Technical users and other organizations could also download the verification data (PGP signatures) and host them elsewhere, providing a distributed system and reducing the "single point of failure." The verification system utilizes OpenPGP, a well-studied open cryptographic standard.

Architecture

A basic Django application, configured and integrated with this fork of python-gnupg, a wrapper around the gnupg command-line client. The gist:

  1. The website is configured with its own PGP key at install time, with some identifier like "Department of X Authentication.io". (Or, we could do keys attached to the admin user's identity, but I think a website-specific key is somewhat easier to manage.)
  2. When an admin uploads a file, the server will create a detached signature for that file and store it in the database.
  3. When a user uploads a file to test authenticity, the detached signature is checked against their uploaded version, not the version uploaded by the admin.
  4. Advanced users could download the detached signature and public key and do their own checks, too.

Security concerns

We won't use our own login system. The Django framework has a well-documented login system, using the PBKDF2+SHA256 method for key strengthening (deliberately slowing down the rate at which a password can be hashed — and therefore brute forced, if a database leak occurs).

A new PGP key will be generated for installations of this project.
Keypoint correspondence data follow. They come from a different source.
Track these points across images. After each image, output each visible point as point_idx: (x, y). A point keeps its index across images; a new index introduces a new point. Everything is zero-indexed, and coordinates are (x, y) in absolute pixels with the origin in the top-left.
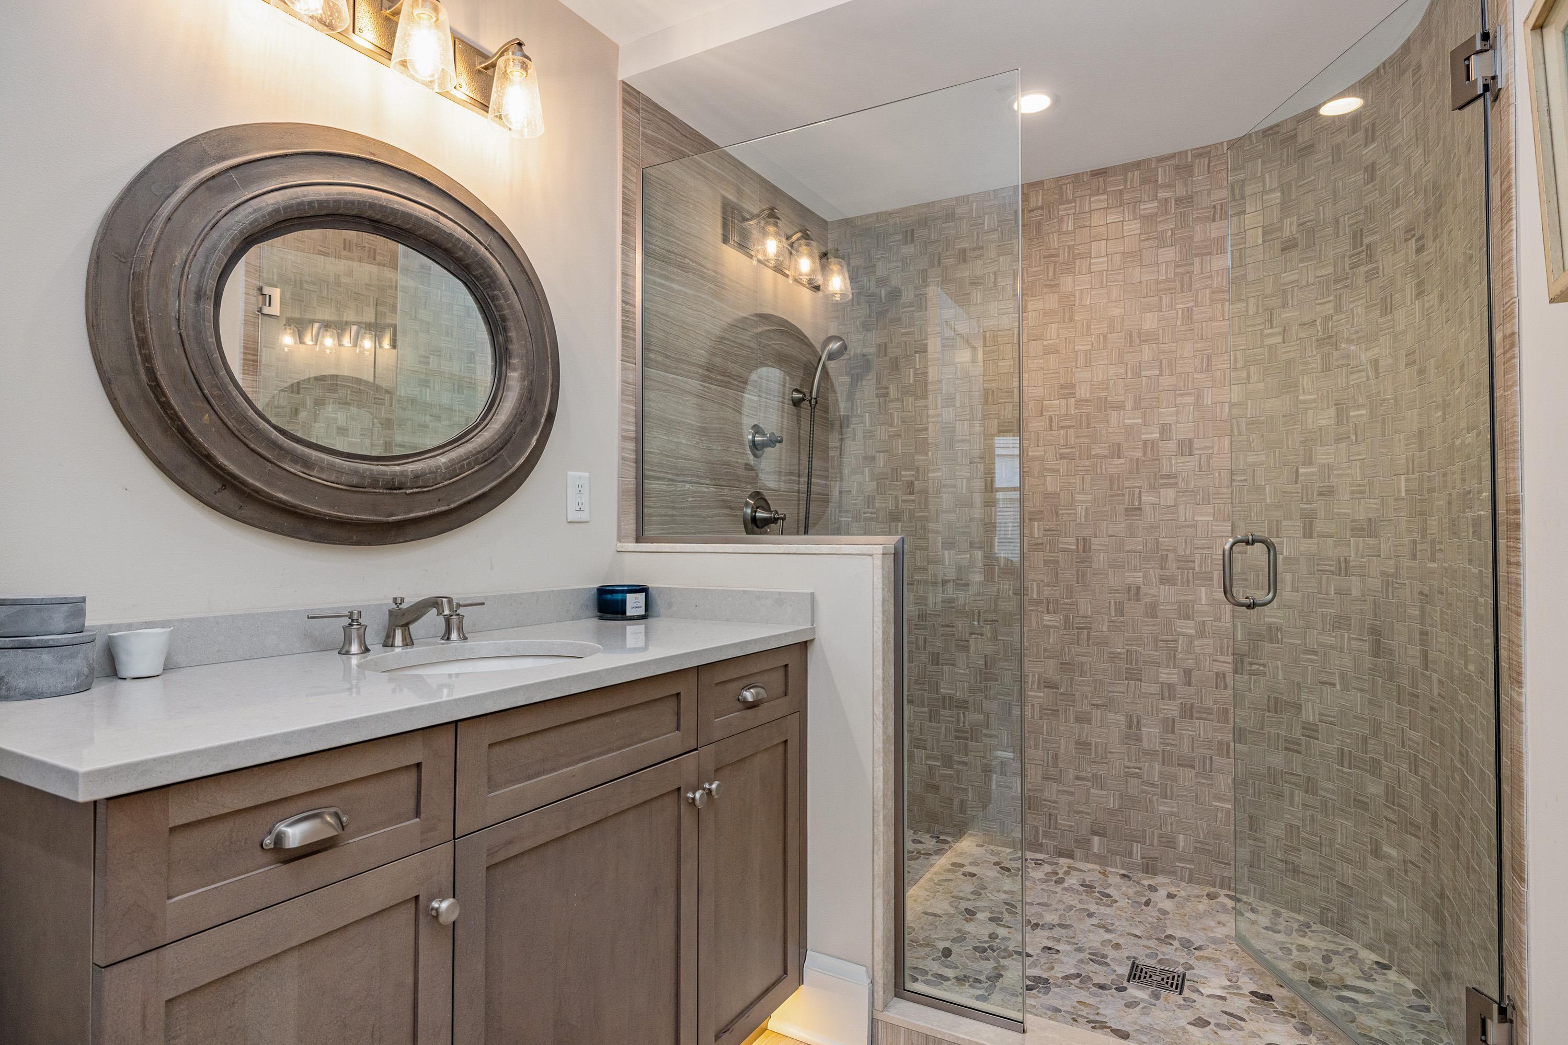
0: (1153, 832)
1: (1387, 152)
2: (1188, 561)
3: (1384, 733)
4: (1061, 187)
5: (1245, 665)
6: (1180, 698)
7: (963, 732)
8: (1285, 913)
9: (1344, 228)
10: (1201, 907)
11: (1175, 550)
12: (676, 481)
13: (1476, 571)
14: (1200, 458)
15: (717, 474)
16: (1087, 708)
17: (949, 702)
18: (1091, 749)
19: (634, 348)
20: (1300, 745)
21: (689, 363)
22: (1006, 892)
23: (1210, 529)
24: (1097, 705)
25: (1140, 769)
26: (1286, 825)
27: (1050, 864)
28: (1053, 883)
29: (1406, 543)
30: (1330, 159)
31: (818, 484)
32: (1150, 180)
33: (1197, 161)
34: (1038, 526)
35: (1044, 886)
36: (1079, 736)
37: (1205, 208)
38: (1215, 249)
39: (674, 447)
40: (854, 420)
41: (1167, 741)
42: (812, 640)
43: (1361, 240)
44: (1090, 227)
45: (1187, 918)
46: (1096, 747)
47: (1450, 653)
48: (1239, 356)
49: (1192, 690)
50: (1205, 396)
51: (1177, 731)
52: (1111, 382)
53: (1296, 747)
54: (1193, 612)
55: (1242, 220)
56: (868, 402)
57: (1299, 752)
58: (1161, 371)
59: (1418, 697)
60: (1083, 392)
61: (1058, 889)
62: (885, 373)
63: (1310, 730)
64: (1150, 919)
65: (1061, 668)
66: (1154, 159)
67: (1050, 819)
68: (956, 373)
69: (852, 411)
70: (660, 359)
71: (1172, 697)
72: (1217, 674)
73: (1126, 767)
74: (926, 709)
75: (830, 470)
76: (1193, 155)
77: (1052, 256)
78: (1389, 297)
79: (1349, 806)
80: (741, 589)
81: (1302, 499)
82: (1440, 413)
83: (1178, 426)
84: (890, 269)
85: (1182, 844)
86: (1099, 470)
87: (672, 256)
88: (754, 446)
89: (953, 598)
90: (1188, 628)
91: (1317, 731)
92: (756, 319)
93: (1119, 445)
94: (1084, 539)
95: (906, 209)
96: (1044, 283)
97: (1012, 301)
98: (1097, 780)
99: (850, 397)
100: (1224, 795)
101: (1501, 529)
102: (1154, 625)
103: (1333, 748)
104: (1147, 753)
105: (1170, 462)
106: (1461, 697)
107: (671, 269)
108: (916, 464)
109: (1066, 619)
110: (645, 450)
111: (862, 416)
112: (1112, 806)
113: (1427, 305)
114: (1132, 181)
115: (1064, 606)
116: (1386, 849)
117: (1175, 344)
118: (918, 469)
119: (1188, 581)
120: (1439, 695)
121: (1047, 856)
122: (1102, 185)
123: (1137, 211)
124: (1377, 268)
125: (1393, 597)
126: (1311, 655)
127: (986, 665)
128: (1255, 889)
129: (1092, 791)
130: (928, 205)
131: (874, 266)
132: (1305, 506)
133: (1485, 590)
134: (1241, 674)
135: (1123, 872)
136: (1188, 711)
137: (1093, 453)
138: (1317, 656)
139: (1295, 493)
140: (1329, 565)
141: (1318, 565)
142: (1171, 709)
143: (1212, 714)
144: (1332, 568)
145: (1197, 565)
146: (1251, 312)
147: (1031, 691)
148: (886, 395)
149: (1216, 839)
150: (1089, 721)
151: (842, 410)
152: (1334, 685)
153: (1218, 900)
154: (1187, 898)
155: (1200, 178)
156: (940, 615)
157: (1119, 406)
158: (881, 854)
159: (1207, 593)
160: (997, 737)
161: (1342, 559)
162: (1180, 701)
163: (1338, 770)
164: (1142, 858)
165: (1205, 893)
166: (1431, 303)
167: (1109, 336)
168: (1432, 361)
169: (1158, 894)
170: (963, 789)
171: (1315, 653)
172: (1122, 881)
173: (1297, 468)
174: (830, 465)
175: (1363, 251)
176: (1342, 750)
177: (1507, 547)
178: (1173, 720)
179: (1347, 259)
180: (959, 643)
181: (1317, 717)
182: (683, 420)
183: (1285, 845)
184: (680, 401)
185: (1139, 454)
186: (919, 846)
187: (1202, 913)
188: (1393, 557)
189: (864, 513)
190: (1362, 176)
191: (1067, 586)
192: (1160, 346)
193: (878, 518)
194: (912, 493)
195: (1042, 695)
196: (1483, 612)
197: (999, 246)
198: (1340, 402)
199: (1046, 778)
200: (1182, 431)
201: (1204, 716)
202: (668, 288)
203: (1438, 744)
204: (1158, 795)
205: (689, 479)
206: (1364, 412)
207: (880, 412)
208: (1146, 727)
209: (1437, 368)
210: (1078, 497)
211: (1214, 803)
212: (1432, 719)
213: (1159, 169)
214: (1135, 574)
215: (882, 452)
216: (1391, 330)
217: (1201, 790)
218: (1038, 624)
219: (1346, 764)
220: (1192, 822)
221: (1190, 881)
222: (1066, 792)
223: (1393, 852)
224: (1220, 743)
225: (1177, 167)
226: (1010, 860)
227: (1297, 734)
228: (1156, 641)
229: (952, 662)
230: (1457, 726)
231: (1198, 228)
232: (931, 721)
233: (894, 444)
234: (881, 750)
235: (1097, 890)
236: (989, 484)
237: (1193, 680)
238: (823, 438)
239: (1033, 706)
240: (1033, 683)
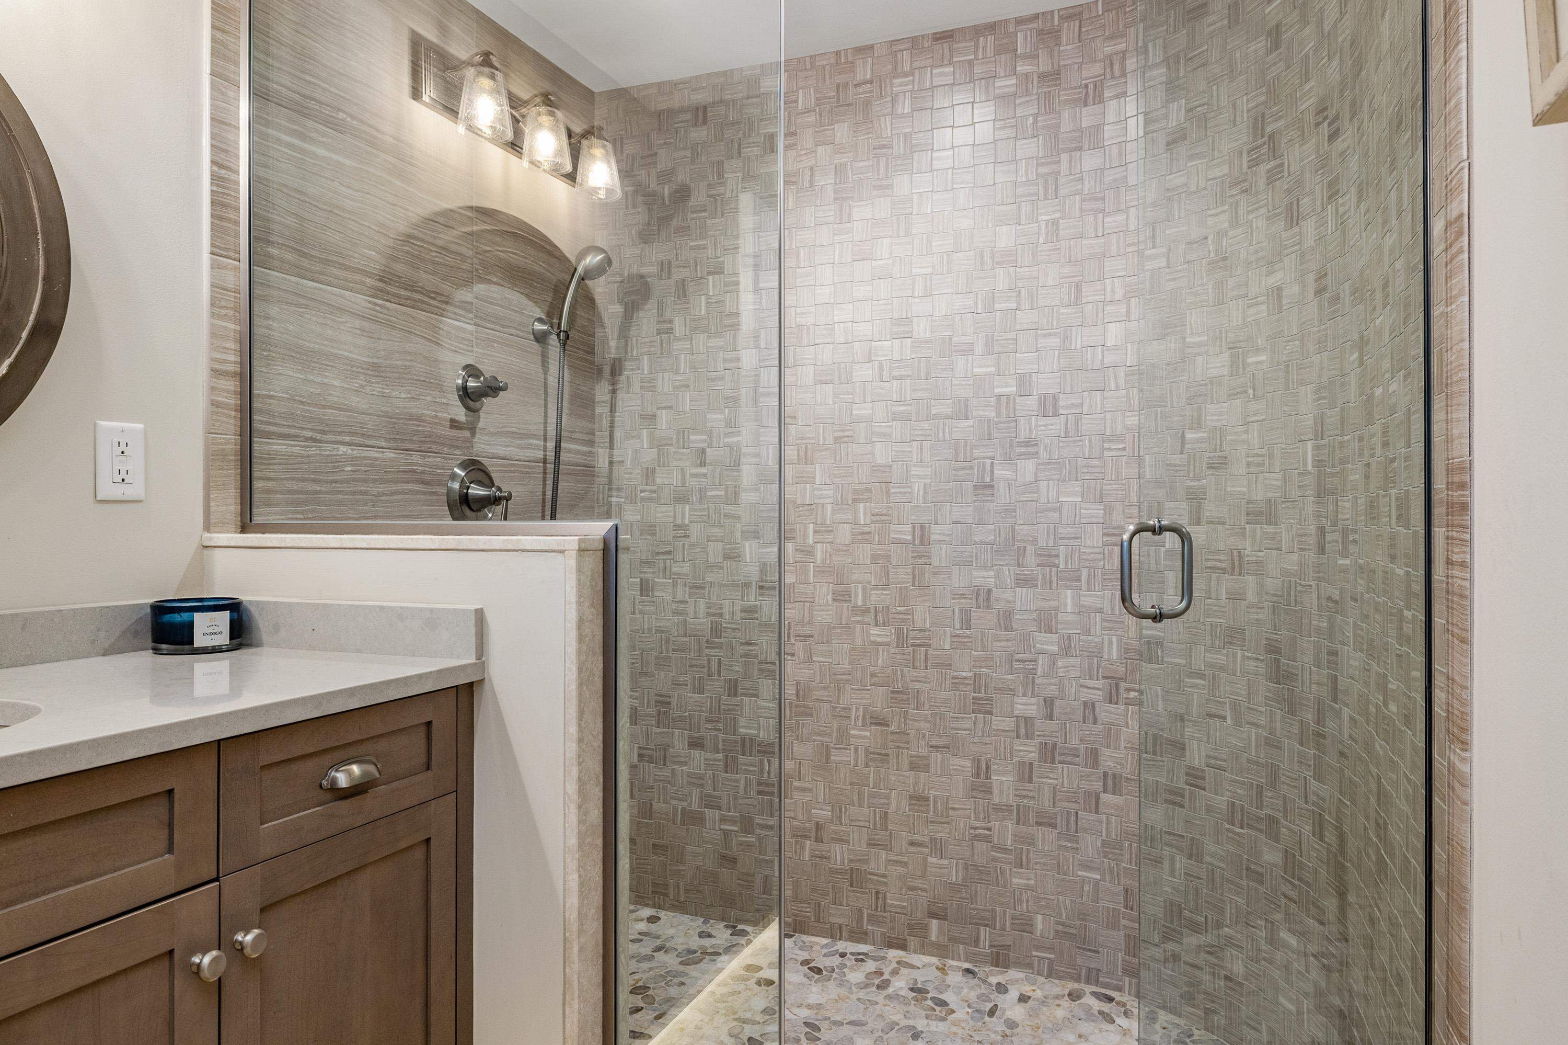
0: (1004, 912)
1: (1295, 8)
2: (1050, 556)
3: (1284, 783)
4: (894, 54)
5: (1121, 691)
6: (1039, 736)
7: (768, 785)
8: (1163, 1016)
9: (1243, 112)
10: (1060, 1013)
11: (1035, 541)
12: (320, 441)
13: (1401, 572)
14: (1067, 420)
15: (398, 433)
16: (924, 751)
17: (748, 745)
18: (929, 805)
19: (237, 236)
20: (1183, 796)
21: (345, 268)
22: (809, 1007)
23: (1078, 513)
24: (937, 747)
25: (989, 829)
26: (1165, 902)
27: (875, 959)
28: (874, 989)
29: (1313, 532)
30: (1226, 22)
31: (569, 451)
32: (1007, 49)
33: (1066, 24)
34: (865, 509)
35: (862, 994)
36: (914, 786)
37: (1075, 88)
38: (1087, 142)
39: (318, 391)
40: (628, 365)
41: (1024, 793)
42: (482, 681)
43: (1263, 130)
44: (932, 109)
45: (1040, 1031)
46: (935, 802)
47: (1365, 682)
48: (1117, 285)
49: (1053, 725)
50: (1073, 338)
51: (1035, 779)
52: (957, 317)
53: (1178, 799)
54: (1057, 623)
55: (1123, 104)
56: (646, 340)
57: (1182, 806)
58: (1019, 302)
59: (1324, 737)
60: (921, 329)
61: (880, 997)
62: (669, 301)
63: (1195, 777)
64: (993, 1036)
65: (892, 698)
66: (1013, 20)
67: (877, 898)
68: (761, 302)
69: (626, 352)
70: (289, 256)
71: (1029, 736)
72: (1085, 703)
73: (972, 828)
74: (720, 756)
75: (597, 433)
76: (1060, 17)
77: (883, 147)
78: (1295, 203)
79: (1241, 878)
80: (377, 604)
81: (1188, 473)
82: (1356, 355)
83: (1040, 376)
84: (675, 160)
85: (1040, 926)
86: (941, 435)
87: (312, 104)
88: (465, 394)
89: (756, 606)
90: (1049, 643)
91: (1203, 778)
92: (470, 214)
93: (966, 400)
94: (922, 527)
95: (697, 78)
96: (874, 183)
97: (832, 207)
98: (938, 847)
99: (624, 333)
100: (1091, 862)
101: (1438, 511)
102: (1008, 640)
103: (1221, 801)
104: (998, 808)
105: (1030, 424)
106: (1379, 745)
107: (310, 123)
108: (709, 425)
109: (899, 634)
110: (255, 392)
111: (638, 359)
112: (954, 879)
113: (1341, 210)
114: (984, 48)
115: (897, 616)
116: (1284, 935)
117: (1036, 268)
118: (711, 431)
119: (1051, 582)
120: (1350, 736)
121: (872, 947)
122: (946, 52)
123: (991, 89)
124: (1282, 165)
125: (1296, 603)
126: (1198, 678)
127: (797, 695)
128: (1130, 984)
129: (930, 859)
130: (725, 73)
131: (656, 154)
132: (1192, 483)
133: (1413, 600)
134: (1116, 703)
135: (967, 965)
136: (1049, 753)
137: (933, 412)
138: (1204, 680)
139: (1180, 466)
140: (1220, 561)
141: (1207, 560)
142: (1028, 750)
143: (1078, 756)
144: (1223, 565)
145: (1061, 560)
146: (1132, 228)
147: (854, 729)
148: (670, 331)
149: (1083, 920)
150: (926, 768)
151: (613, 351)
152: (1224, 718)
153: (1082, 1001)
154: (1044, 1002)
155: (1069, 47)
156: (739, 629)
157: (968, 351)
158: (576, 1004)
159: (1073, 598)
160: (810, 790)
161: (1235, 553)
162: (1040, 739)
163: (1228, 830)
164: (991, 946)
165: (1067, 992)
166: (1347, 208)
167: (955, 256)
168: (1347, 285)
169: (1007, 996)
170: (767, 861)
171: (1201, 676)
172: (965, 979)
173: (1183, 432)
174: (596, 426)
175: (1265, 144)
176: (1233, 803)
177: (1447, 538)
178: (1031, 764)
179: (1245, 155)
180: (764, 666)
181: (1203, 760)
182: (335, 351)
183: (1164, 926)
184: (329, 322)
185: (991, 413)
186: (707, 942)
187: (1060, 1022)
188: (1296, 550)
189: (641, 492)
190: (1263, 43)
191: (901, 588)
192: (1018, 270)
193: (659, 498)
194: (703, 464)
195: (868, 734)
196: (1410, 631)
197: (817, 132)
198: (1236, 345)
199: (872, 844)
200: (1044, 384)
201: (1068, 759)
202: (303, 151)
203: (1348, 803)
204: (1010, 863)
205: (347, 439)
206: (1264, 358)
207: (662, 354)
208: (998, 774)
209: (1353, 294)
210: (915, 471)
211: (1079, 873)
212: (1341, 768)
213: (1019, 34)
214: (985, 573)
215: (665, 408)
216: (1297, 247)
217: (1064, 857)
218: (863, 640)
219: (1237, 822)
220: (1053, 897)
221: (1049, 975)
222: (896, 862)
223: (1293, 941)
224: (1088, 794)
225: (1040, 32)
226: (825, 955)
227: (1180, 782)
228: (1011, 662)
229: (755, 692)
230: (1373, 786)
231: (1066, 115)
232: (726, 772)
233: (680, 397)
234: (576, 848)
235: (929, 995)
236: (802, 453)
237: (1056, 714)
238: (585, 389)
239: (856, 749)
240: (856, 719)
Existing keychains and keys should not be used, since the key data (and private key passwords) will not be strongly protected -- the PGP key password will be stored in the server's Django configuration, similar to how database passwords are handled in production. The PGP key should not have encrypt rights; it should only serve as a signing-only key. -- In fact, §2.5 of RFC4880 (OpenPGP) speaks of “Signature-Only Applications,” in that “it is reasonable for there to be subset implementations that are non-conformant only in that they omit encryption.”

Data Seal should be deployed with enforced SSL/TLS according to the latest best practices. (See here and here.) This is slightly outside of the scope of project development, but should be a requirement at install-time.

Architecture documentation

Other notes

Project requirements

The key words "MUST", "MUST NOT", "REQUIRED", "SHALL", "SHALL NOT", "SHOULD", "SHOULD NOT", "RECOMMENDED", "MAY", and "OPTIONAL" in this section are to be interpreted as described in RFC 2119.

"Administrator" is an individual at an agency with "superuser" access to add/remove other administrator or employee accounts.
"Employee" represents an average agency user of the product, who may manage data files/documents available on the service.
"Users" are normal, public visitors from the internet.

  • Employees must have some secure ability to log in to the service.
  • Employees must be able to upload data files and provide metadata about said files.
  • Employees must be able to edit file metadata and upload new versions of data files.
  • Employees must be able to remove files from the service.
  • Administrators must be able to add/remove/edit employee accounts
  • Administrators must have all access as employees
  • Users must be able to upload a data file to double-check that the file was actually released by the agency and has not been tampered with.
  • Advanced users should be able to retrieve file hash information or PGP signatures (depending on final implementation details).
  • User uploads should be rate-limited based on IP address or other clustering mechanism, so that a flood of uploads does not cause the service to become overloaded due to excessive PGP signature checks or file hash/checksum checks.

[TODO] Requirements during installation:

  • The installing administrator must have a way of setting up initial administrator user account.